• **WHAT THE TASK ASKS**
Retype, character for character, the line containing "Suchbegriff ein um eine Suche" along with each line after it through the end of the data, and only those.

——

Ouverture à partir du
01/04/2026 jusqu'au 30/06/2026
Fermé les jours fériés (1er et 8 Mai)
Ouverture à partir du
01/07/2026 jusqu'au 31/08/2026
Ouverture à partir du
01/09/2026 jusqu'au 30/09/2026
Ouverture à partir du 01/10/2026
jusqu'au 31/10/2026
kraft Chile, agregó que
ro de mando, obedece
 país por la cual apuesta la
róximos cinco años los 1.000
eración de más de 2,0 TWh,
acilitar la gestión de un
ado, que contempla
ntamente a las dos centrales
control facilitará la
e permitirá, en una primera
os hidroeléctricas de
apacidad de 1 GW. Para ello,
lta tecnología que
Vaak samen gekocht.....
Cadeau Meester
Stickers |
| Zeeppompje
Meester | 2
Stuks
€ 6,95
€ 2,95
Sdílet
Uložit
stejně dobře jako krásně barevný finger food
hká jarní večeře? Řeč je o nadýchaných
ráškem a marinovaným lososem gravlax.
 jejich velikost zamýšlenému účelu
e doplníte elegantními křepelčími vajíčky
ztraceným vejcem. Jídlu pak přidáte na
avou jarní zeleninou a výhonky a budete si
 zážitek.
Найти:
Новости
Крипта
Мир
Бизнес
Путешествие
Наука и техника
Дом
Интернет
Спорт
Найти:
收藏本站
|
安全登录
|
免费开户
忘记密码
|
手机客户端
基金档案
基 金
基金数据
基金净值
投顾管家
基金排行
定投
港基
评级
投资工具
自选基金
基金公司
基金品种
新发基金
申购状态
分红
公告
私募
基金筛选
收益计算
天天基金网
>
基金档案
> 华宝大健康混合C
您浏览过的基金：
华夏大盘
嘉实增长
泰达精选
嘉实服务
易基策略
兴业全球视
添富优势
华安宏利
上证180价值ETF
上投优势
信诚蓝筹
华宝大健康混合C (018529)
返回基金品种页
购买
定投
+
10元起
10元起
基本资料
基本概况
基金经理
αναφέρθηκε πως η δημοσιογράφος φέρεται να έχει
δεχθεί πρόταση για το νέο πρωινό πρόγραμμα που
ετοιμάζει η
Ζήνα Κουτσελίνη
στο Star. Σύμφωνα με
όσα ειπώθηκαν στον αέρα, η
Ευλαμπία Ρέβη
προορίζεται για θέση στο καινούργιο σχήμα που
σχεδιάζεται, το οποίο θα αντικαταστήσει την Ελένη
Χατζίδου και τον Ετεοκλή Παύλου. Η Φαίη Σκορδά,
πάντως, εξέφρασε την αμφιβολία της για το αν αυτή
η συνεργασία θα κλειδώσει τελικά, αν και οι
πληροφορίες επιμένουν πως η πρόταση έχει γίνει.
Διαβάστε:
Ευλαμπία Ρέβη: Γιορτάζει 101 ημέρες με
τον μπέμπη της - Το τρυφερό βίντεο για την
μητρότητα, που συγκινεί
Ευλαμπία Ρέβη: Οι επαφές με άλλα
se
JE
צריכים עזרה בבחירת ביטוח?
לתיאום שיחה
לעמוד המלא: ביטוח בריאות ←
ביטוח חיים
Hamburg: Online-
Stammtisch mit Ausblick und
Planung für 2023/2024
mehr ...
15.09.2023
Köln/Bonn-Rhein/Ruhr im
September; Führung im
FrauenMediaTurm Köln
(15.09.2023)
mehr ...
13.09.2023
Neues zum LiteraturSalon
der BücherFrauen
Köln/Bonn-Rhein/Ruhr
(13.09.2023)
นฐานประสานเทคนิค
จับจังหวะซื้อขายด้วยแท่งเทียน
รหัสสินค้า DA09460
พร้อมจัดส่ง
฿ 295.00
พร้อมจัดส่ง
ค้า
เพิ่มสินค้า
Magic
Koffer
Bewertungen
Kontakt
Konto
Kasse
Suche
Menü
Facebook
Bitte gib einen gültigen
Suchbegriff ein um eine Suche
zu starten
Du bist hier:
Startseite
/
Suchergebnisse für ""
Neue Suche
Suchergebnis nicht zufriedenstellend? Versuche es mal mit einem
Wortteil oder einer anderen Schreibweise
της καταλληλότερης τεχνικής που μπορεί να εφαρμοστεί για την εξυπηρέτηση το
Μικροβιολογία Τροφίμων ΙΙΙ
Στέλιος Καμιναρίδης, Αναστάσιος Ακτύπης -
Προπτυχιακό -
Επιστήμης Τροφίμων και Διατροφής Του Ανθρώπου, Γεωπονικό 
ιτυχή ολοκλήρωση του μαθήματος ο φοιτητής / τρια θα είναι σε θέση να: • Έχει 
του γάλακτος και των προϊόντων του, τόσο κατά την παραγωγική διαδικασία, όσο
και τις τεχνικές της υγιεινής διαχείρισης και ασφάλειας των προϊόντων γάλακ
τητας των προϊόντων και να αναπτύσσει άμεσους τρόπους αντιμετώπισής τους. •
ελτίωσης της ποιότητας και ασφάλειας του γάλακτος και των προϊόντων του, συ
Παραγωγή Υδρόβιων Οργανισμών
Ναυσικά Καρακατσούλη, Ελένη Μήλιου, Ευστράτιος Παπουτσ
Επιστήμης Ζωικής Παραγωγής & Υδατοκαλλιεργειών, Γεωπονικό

——

• **ANSWER AREA**
Suchbegriff ein um eine Suche
zu starten
Du bist hier:
Startseite
/
Suchergebnisse für ""
Neue Suche
Suchergebnis nicht zufriedenstellend? Versuche es mal mit einem
Wortteil oder einer anderen Schreibweise
της καταλληλότερης τεχνικής που μπορεί να εφαρμοστεί για την εξυπηρέτηση το
Μικροβιολογία Τροφίμων ΙΙΙ
Στέλιος Καμιναρίδης, Αναστάσιος Ακτύπης -
Προπτυχιακό -
Επιστήμης Τροφίμων και Διατροφής Του Ανθρώπου, Γεωπονικό 
ιτυχή ολοκλήρωση του μαθήματος ο φοιτητής / τρια θα είναι σε θέση να: • Έχει 
του γάλακτος και των προϊόντων του, τόσο κατά την παραγωγική διαδικασία, όσο
και τις τεχνικές της υγιεινής διαχείρισης και ασφάλειας των προϊόντων γάλακ
τητας των προϊόντων και να αναπτύσσει άμεσους τρόπους αντιμετώπισής τους. •
ελτίωσης της ποιότητας και ασφάλειας του γάλακτος και των προϊόντων του, συ
Παραγωγή Υδρόβιων Οργανισμών
Ναυσικά Καρακατσούλη, Ελένη Μήλιου, Ευστράτιος Παπουτσ
Επιστήμης Ζωικής Παραγωγής & Υδατοκαλλιεργειών, Γεωπονικό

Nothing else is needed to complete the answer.